═════ Fragmenty danych

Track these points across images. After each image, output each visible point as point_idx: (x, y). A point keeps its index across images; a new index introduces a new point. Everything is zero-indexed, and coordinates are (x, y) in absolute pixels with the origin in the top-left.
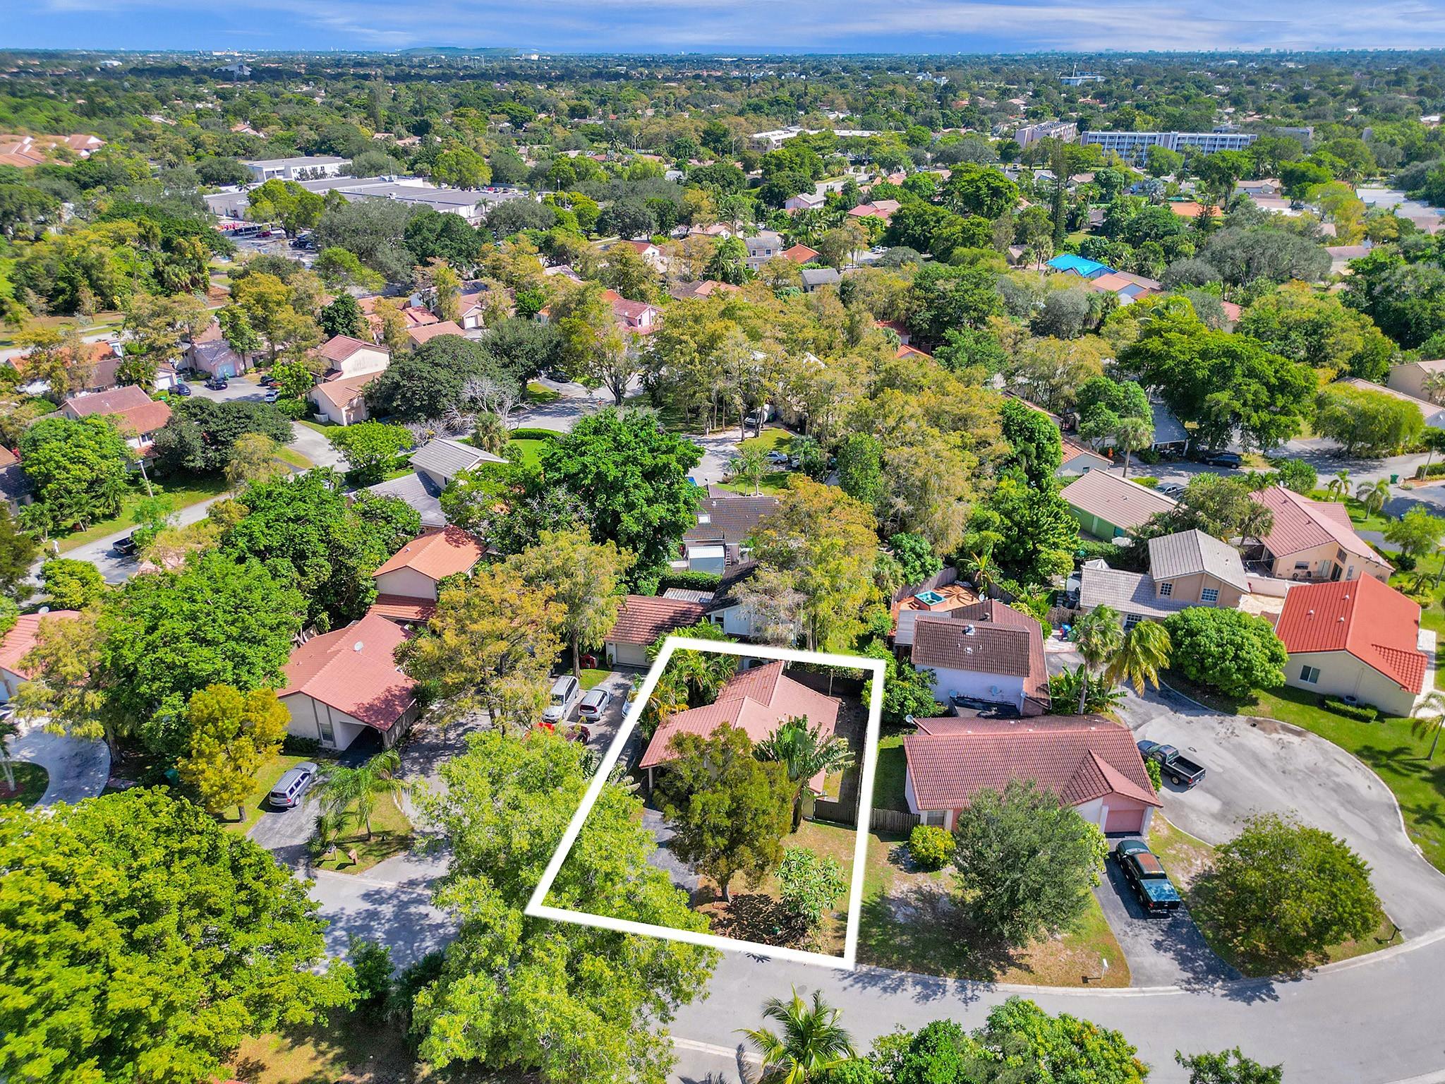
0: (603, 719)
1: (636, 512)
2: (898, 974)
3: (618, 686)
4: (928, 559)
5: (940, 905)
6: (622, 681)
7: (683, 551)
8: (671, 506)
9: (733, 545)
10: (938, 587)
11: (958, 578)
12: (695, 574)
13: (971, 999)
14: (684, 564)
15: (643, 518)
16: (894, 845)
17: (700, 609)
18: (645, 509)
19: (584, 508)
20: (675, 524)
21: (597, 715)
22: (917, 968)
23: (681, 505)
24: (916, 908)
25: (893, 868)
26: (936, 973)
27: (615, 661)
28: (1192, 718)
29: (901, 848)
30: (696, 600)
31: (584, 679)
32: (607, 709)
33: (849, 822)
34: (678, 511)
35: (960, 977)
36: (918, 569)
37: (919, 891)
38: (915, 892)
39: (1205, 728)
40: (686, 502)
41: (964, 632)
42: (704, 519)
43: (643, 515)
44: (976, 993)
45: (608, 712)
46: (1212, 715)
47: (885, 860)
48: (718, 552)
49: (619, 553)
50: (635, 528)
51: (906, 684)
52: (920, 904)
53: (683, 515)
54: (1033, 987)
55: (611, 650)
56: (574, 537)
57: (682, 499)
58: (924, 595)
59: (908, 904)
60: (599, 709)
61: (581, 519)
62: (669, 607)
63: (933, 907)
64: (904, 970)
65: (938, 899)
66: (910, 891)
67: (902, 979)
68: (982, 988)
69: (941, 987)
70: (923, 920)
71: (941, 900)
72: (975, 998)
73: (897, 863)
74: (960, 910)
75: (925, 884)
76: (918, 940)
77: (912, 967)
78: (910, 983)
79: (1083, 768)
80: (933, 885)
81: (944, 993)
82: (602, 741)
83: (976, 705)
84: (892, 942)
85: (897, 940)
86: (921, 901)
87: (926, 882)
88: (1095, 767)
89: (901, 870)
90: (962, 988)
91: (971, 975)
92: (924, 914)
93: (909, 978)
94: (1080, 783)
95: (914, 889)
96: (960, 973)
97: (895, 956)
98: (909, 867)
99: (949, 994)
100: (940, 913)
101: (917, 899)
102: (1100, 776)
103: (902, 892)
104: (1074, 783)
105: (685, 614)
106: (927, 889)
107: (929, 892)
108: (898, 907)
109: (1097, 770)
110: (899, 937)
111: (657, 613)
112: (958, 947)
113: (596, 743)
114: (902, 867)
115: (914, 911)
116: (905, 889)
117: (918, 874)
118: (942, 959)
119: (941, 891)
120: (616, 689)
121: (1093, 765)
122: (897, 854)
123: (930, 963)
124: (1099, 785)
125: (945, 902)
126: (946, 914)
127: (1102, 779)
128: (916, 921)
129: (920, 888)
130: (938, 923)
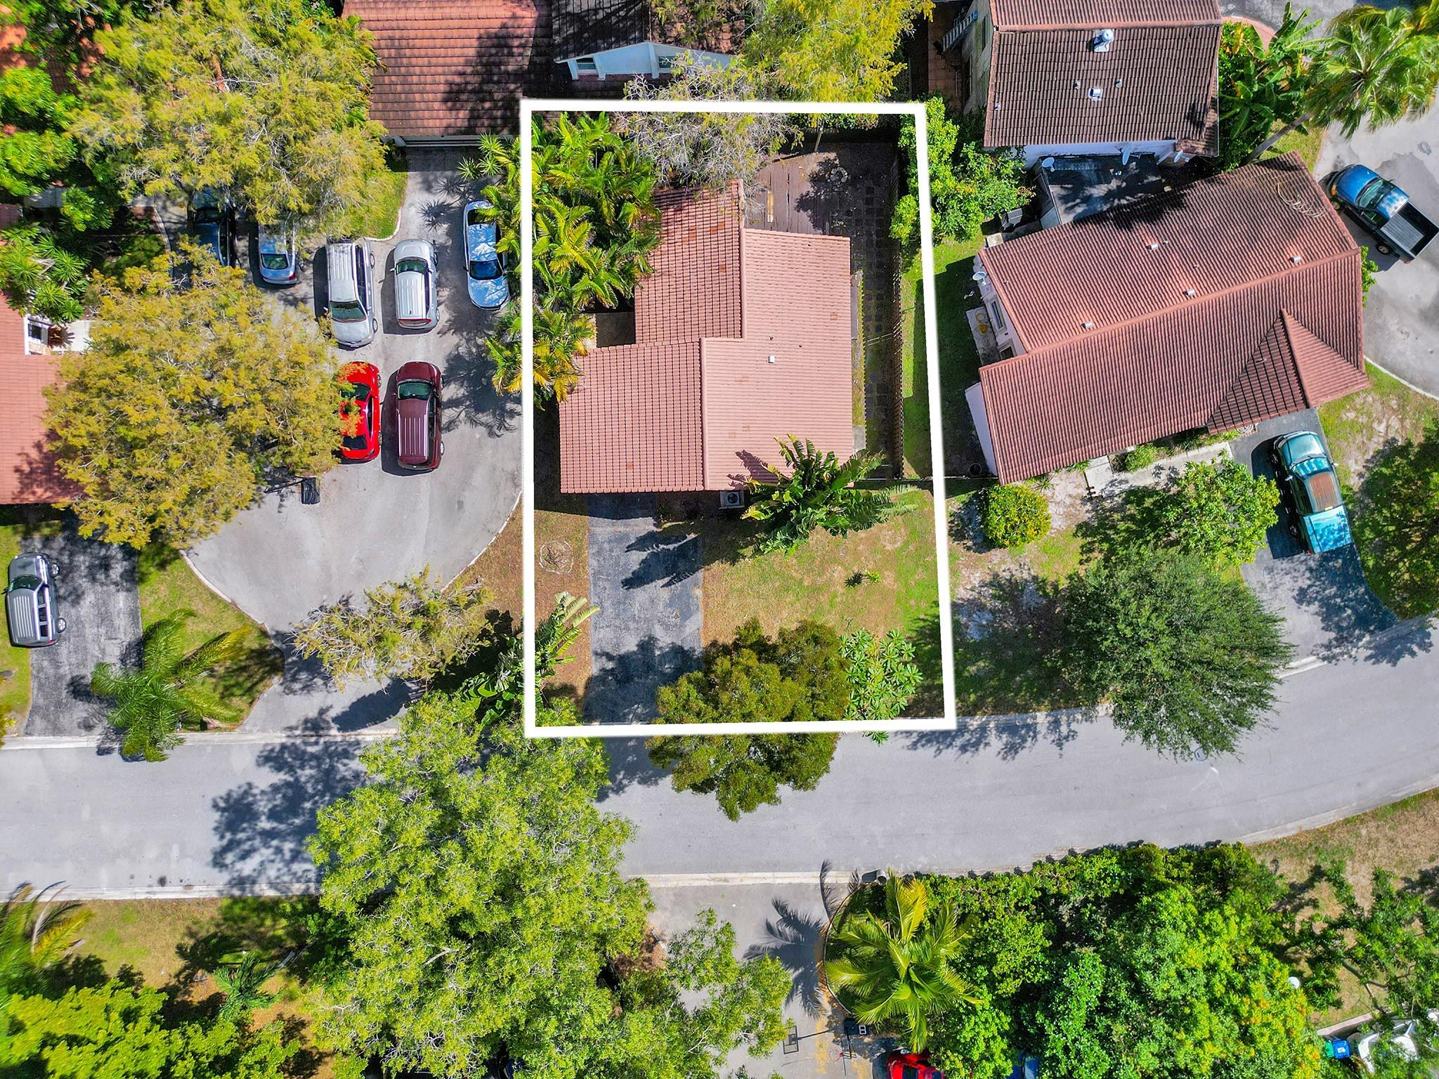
0: (445, 314)
3: (435, 215)
5: (1025, 599)
6: (434, 200)
13: (1066, 737)
16: (955, 503)
17: (528, 16)
22: (998, 708)
24: (993, 612)
25: (957, 547)
26: (1025, 709)
29: (967, 505)
35: (1054, 707)
37: (995, 582)
38: (991, 584)
41: (1091, 45)
44: (1073, 726)
45: (446, 293)
47: (945, 536)
51: (972, 188)
52: (998, 604)
59: (982, 607)
62: (465, 23)
63: (1016, 605)
64: (985, 713)
65: (1022, 590)
66: (983, 584)
67: (983, 729)
68: (1079, 717)
69: (1031, 728)
70: (1004, 629)
71: (1027, 591)
72: (1072, 735)
73: (963, 538)
74: (1052, 603)
75: (1003, 567)
76: (999, 664)
77: (995, 707)
78: (994, 732)
79: (1265, 350)
80: (1014, 567)
81: (1035, 737)
82: (463, 373)
83: (1086, 168)
84: (966, 674)
85: (973, 669)
86: (999, 598)
87: (1005, 563)
88: (1286, 351)
89: (969, 549)
90: (1056, 724)
91: (1067, 702)
92: (1004, 619)
93: (992, 725)
94: (1255, 382)
95: (988, 579)
96: (1053, 702)
97: (973, 697)
98: (980, 540)
99: (1039, 737)
100: (1025, 612)
101: (994, 597)
102: (1291, 372)
103: (972, 590)
104: (1245, 381)
105: (503, 37)
106: (1007, 575)
107: (1009, 581)
108: (970, 616)
109: (1287, 358)
110: (974, 664)
111: (446, 42)
112: (1049, 664)
113: (455, 380)
114: (970, 543)
115: (989, 617)
116: (976, 583)
117: (993, 551)
118: (1030, 686)
119: (1025, 576)
120: (433, 224)
121: (1284, 346)
122: (962, 520)
123: (1016, 695)
124: (1286, 391)
125: (1032, 594)
126: (1034, 613)
127: (1293, 379)
128: (995, 634)
129: (996, 576)
130: (1023, 631)
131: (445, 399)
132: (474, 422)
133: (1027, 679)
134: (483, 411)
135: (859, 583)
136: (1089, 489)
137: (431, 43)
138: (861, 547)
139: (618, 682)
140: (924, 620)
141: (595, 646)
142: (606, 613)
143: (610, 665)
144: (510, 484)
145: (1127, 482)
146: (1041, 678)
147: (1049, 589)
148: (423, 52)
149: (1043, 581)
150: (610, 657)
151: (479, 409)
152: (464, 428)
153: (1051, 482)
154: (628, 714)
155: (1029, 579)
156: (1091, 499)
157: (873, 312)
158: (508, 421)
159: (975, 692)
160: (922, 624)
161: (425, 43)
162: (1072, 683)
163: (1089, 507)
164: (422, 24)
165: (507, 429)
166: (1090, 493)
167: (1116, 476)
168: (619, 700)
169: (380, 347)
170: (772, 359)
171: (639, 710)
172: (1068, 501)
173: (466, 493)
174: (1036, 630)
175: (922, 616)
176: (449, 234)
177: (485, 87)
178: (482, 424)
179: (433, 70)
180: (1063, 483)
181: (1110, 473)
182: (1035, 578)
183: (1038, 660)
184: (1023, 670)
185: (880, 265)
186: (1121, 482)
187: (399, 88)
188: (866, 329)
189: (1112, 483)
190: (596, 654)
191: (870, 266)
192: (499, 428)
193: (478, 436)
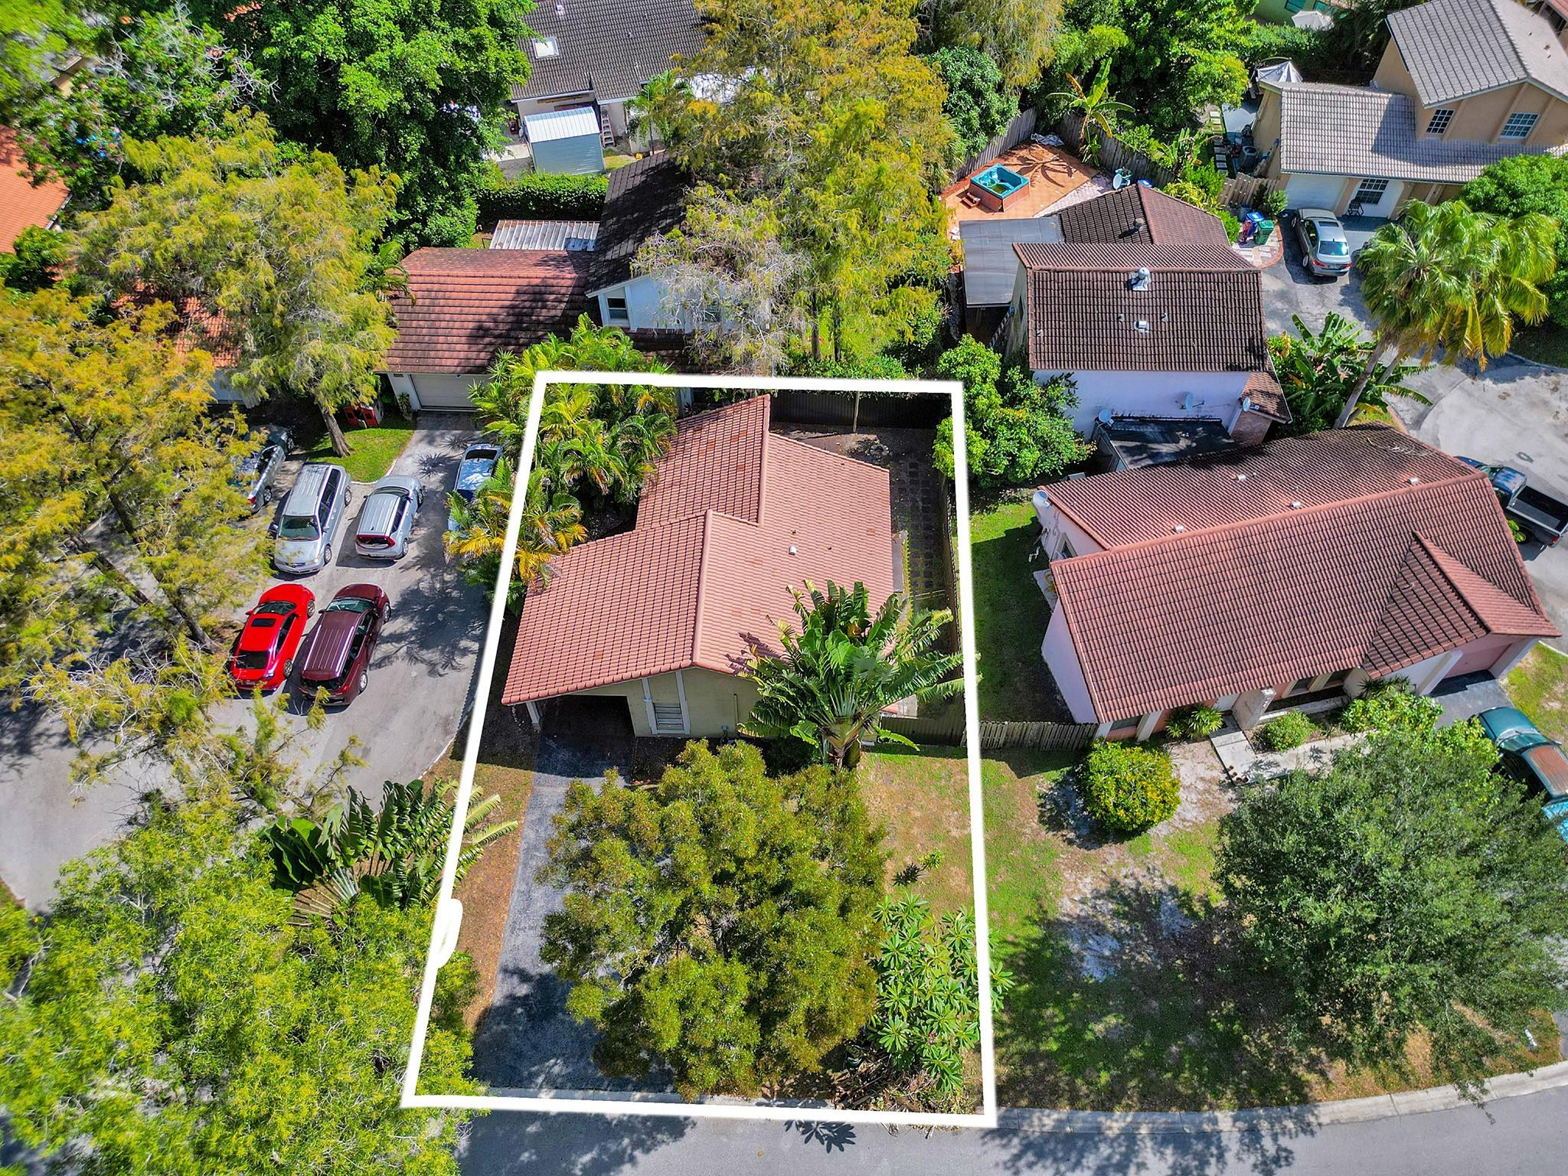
0: (413, 551)
1: (379, 59)
2: (1115, 1123)
3: (432, 465)
4: (994, 99)
5: (1164, 919)
6: (435, 452)
7: (516, 129)
8: (462, 35)
9: (611, 102)
10: (1005, 153)
11: (1036, 129)
12: (548, 180)
13: (1276, 1160)
14: (521, 152)
15: (395, 72)
16: (1045, 782)
17: (567, 277)
18: (399, 48)
19: (240, 64)
20: (481, 77)
21: (396, 549)
22: (1154, 1098)
23: (484, 30)
24: (1118, 937)
25: (1053, 839)
26: (1193, 1104)
27: (416, 406)
28: (1506, 386)
29: (1061, 785)
30: (558, 248)
31: (360, 457)
32: (417, 524)
33: (952, 744)
34: (481, 47)
35: (1243, 1104)
36: (976, 124)
37: (1114, 892)
38: (1109, 896)
39: (1533, 405)
40: (494, 21)
41: (1129, 285)
42: (546, 49)
43: (398, 63)
44: (1284, 1141)
45: (422, 532)
46: (1536, 375)
47: (1034, 823)
48: (582, 123)
49: (351, 182)
50: (382, 99)
51: (1022, 413)
52: (1124, 926)
53: (492, 53)
54: (1384, 1098)
55: (401, 386)
56: (228, 153)
57: (484, 13)
58: (985, 176)
59: (1100, 930)
60: (398, 538)
61: (244, 95)
62: (505, 281)
63: (1153, 929)
64: (1129, 1107)
65: (1158, 906)
66: (1098, 896)
67: (1130, 1136)
68: (1290, 1124)
69: (1211, 1139)
70: (1139, 964)
71: (1163, 908)
72: (1283, 1157)
73: (1060, 827)
74: (1206, 928)
75: (1124, 871)
76: (1141, 1022)
77: (1143, 1096)
78: (1149, 1144)
79: (1409, 576)
80: (1139, 872)
81: (1220, 1157)
82: (417, 608)
83: (1148, 430)
84: (1089, 1036)
85: (1099, 1028)
86: (1125, 916)
87: (1125, 865)
88: (1435, 574)
89: (1070, 842)
90: (1252, 1134)
91: (1262, 1094)
92: (1136, 949)
93: (1144, 1130)
94: (1409, 612)
95: (1104, 887)
96: (1240, 1094)
97: (1104, 1077)
98: (1085, 832)
99: (1229, 1157)
100: (1167, 940)
101: (1116, 914)
102: (1451, 595)
103: (1083, 902)
104: (1395, 612)
105: (540, 293)
106: (1130, 883)
107: (1136, 891)
108: (1084, 940)
109: (1441, 581)
110: (1098, 1019)
111: (482, 295)
112: (1220, 1026)
113: (405, 615)
114: (1071, 835)
115: (1115, 944)
116: (1087, 892)
117: (1106, 848)
118: (1197, 1063)
119: (1158, 885)
120: (429, 472)
121: (1430, 568)
122: (1056, 803)
123: (1176, 1077)
124: (1453, 616)
125: (1172, 913)
126: (1179, 942)
127: (1456, 602)
128: (1125, 971)
129: (1115, 883)
130: (1169, 968)
131: (385, 634)
132: (412, 658)
133: (1189, 1049)
134: (428, 648)
135: (914, 880)
136: (1226, 771)
137: (467, 295)
138: (915, 831)
139: (531, 1017)
140: (1014, 944)
141: (506, 958)
142: (532, 909)
143: (523, 990)
144: (440, 730)
145: (1277, 765)
146: (1212, 1050)
147: (1197, 907)
148: (457, 303)
149: (1186, 894)
150: (524, 977)
151: (424, 645)
152: (400, 665)
153: (1174, 762)
154: (537, 1074)
155: (1165, 890)
156: (1232, 785)
157: (922, 568)
158: (458, 659)
159: (1107, 1068)
160: (1011, 950)
161: (461, 295)
162: (1266, 1063)
163: (1231, 794)
164: (463, 280)
165: (454, 668)
166: (1229, 777)
167: (1260, 757)
168: (526, 1049)
169: (326, 579)
170: (793, 550)
171: (556, 1069)
172: (1200, 786)
173: (378, 739)
174: (1191, 968)
175: (1010, 938)
176: (442, 482)
177: (512, 334)
178: (423, 661)
179: (463, 317)
180: (1189, 763)
181: (1251, 753)
182: (1173, 890)
183: (1199, 1018)
184: (1181, 1035)
185: (928, 528)
186: (1269, 764)
187: (425, 331)
188: (913, 584)
189: (1257, 765)
190: (505, 971)
191: (916, 527)
192: (444, 666)
193: (414, 674)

══════════

Co należy zrobić: Podaj wiersze rekordów jako tabelę Markdown z kolumnami „Nr” (numer wiersza) i „Tekst” (treść wiersza), zaczynając od początku rekordów, a kończąc na wierszu zawierającym „56: (574, 537)”, oba końce włącznie. Pomiń puste wiersze i nie umieszczaj w odpowiedzi obrazów.

Odpowiedź:
| Nr | Tekst |
|---|---|
| 1 | Track these points across images. After each image, output each visible point as point_idx: (x, y). A point keeps its index across images; a new index introduces a new point. Everything is zero-indexed, and coordinates are (x, y) in absolute pixels with the origin in the top-left. |
| 2 | 0: (603, 719) |
| 3 | 1: (636, 512) |
| 4 | 2: (898, 974) |
| 5 | 3: (618, 686) |
| 6 | 4: (928, 559) |
| 7 | 5: (940, 905) |
| 8 | 6: (622, 681) |
| 9 | 7: (683, 551) |
| 10 | 8: (671, 506) |
| 11 | 9: (733, 545) |
| 12 | 10: (938, 587) |
| 13 | 11: (958, 578) |
| 14 | 12: (695, 574) |
| 15 | 13: (971, 999) |
| 16 | 14: (684, 564) |
| 17 | 15: (643, 518) |
| 18 | 16: (894, 845) |
| 19 | 17: (700, 609) |
| 20 | 18: (645, 509) |
| 21 | 19: (584, 508) |
| 22 | 20: (675, 524) |
| 23 | 21: (597, 715) |
| 24 | 22: (917, 968) |
| 25 | 23: (681, 505) |
| 26 | 24: (916, 908) |
| 27 | 25: (893, 868) |
| 28 | 26: (936, 973) |
| 29 | 27: (615, 661) |
| 30 | 28: (1192, 718) |
| 31 | 29: (901, 848) |
| 32 | 30: (696, 600) |
| 33 | 31: (584, 679) |
| 34 | 32: (607, 709) |
| 35 | 33: (849, 822) |
| 36 | 34: (678, 511) |
| 37 | 35: (960, 977) |
| 38 | 36: (918, 569) |
| 39 | 37: (919, 891) |
| 40 | 38: (915, 892) |
| 41 | 39: (1205, 728) |
| 42 | 40: (686, 502) |
| 43 | 41: (964, 632) |
| 44 | 42: (704, 519) |
| 45 | 43: (643, 515) |
| 46 | 44: (976, 993) |
| 47 | 45: (608, 712) |
| 48 | 46: (1212, 715) |
| 49 | 47: (885, 860) |
| 50 | 48: (718, 552) |
| 51 | 49: (619, 553) |
| 52 | 50: (635, 528) |
| 53 | 51: (906, 684) |
| 54 | 52: (920, 904) |
| 55 | 53: (683, 515) |
| 56 | 54: (1033, 987) |
| 57 | 55: (611, 650) |
| 58 | 56: (574, 537) |